La Place de Jaude en resumen
En el corazón de la capital histórica de la Auvergne, la Place de Jaude actúa como el epicentro de Clermont-Ferrand. Es un punto de paso obligado y un lugar de paseo habitual para los locales. Escenario de grandes eventos, te sorprenderá por sus edificios notables, sus 27 fuentes y una iluminación nocturna que resalta su arquitectura.
La plaza se asienta sobre un volcán extinto de hace más de 155.000 años conocido como Maar de Jaude, cuya formación es fruto de la acumulación de magma y la erosión. Fue un cruce comercial desde la antigüedad, época en la que los romanos construyeron el templo de Vasso Galate. Todavía puedes ver sus vestigios en el llamado muro de los sarracenos o en el interior de la escuela Nestor-Perret. Se dice que el nombre de Jaude deriva de una evolución fonética de Galate.
Al haber permanecido fuera de las murallas de la ciudad hasta el siglo XX, su arquitectura es muy ecléctica. Fíjate en la estatua de Vercingétorix, obra de Bartoldi. En un principio, el proyecto contemplaba una altura de 25 metros, pero se redujo por falta de presupuesto. La escultura del Général Desaix, más antigua, fue criticada durante mucho tiempo por los vecinos debido a su postura poco favorecedora. Admira el elegante Opéra-Théâtre, diseñado por Jean Teillard, con su fachada de piedra blanca que contrasta con la austera iglesia Saint-Pierre des Minimes.

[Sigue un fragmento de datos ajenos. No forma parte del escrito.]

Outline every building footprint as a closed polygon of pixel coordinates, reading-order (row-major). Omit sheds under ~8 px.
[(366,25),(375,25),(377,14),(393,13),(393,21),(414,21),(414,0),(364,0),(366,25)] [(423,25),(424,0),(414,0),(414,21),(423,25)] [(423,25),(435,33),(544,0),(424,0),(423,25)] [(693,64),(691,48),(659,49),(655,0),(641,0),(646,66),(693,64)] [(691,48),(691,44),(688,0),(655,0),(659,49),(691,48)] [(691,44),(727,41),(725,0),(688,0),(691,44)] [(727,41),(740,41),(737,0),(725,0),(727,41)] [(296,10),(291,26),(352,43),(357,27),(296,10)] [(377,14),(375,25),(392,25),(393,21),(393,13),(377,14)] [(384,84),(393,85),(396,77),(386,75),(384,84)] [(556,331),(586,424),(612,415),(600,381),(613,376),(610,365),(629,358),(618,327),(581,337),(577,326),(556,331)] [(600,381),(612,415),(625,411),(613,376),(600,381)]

Fue precisamente en este templo donde Blaise Pascal realizó sus experimentos sobre la presión atmosférica.
Desde la década de 2000, la plaza ha experimentado reformas integrales: la peatonalización total, la llegada del tranvía y la plantación de tres hileras de árboles han mejorado la calidad de vida en el centro. Es una zona muy dinámica que cuenta con tres cines, numerosas terrazas de restaurantes y cafeterías, y acceso directo a dos centros comerciales: Jaude y Carré Jaude.

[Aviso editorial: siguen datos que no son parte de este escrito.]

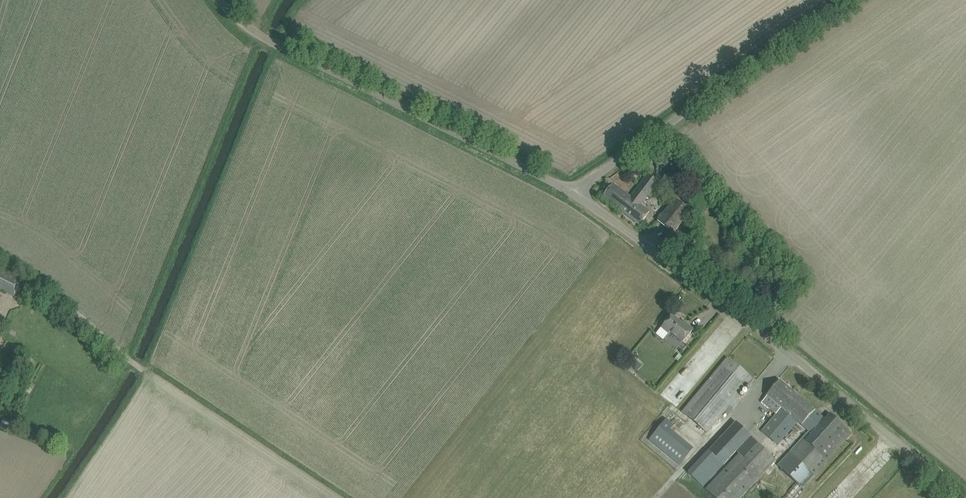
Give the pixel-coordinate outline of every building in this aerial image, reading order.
[(643,202),(658,182),(648,174),(631,197),(613,183),(603,195),(622,209),(620,211),(639,225),(650,211),(643,206),(645,204),(643,202)] [(685,207),(675,199),(657,221),(673,233),(697,203),(691,199),(685,207)] [(22,280),(0,270),(0,289),(14,296),(22,280)] [(661,328),(668,334),(670,332),(683,343),(694,330),(686,324),(685,326),(672,315),(661,328)] [(704,350),(714,355),(717,349),(707,344),(704,350)] [(682,413),(707,433),(752,379),(727,358),(682,413)] [(762,432),(778,446),(796,425),(799,428),(814,410),(780,380),(766,397),(780,410),(762,432)] [(805,490),(804,489),(852,433),(829,414),(825,419),(814,410),(799,428),(808,436),(780,469),(795,482),(782,497),(798,497),(805,490)] [(649,440),(680,465),(693,450),(670,431),(673,427),(665,420),(649,440)] [(718,441),(732,455),(751,436),(736,422),(718,441)] [(715,497),(741,497),(776,460),(751,437),(737,452),(739,454),(706,489),(715,497)]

Un lugar agradable, sin muchos vehículos. Bastante útil si quieres ir de compras, ya que hay muchos comercios. Sin embargo, no terminé de enamorarme. Sobre todo por la arquitectura tan gris de Clermont. Tampoco hay mucha vegetación. Sus ventajas están más bien en su ubicación y en la cercanía con el centro histórico.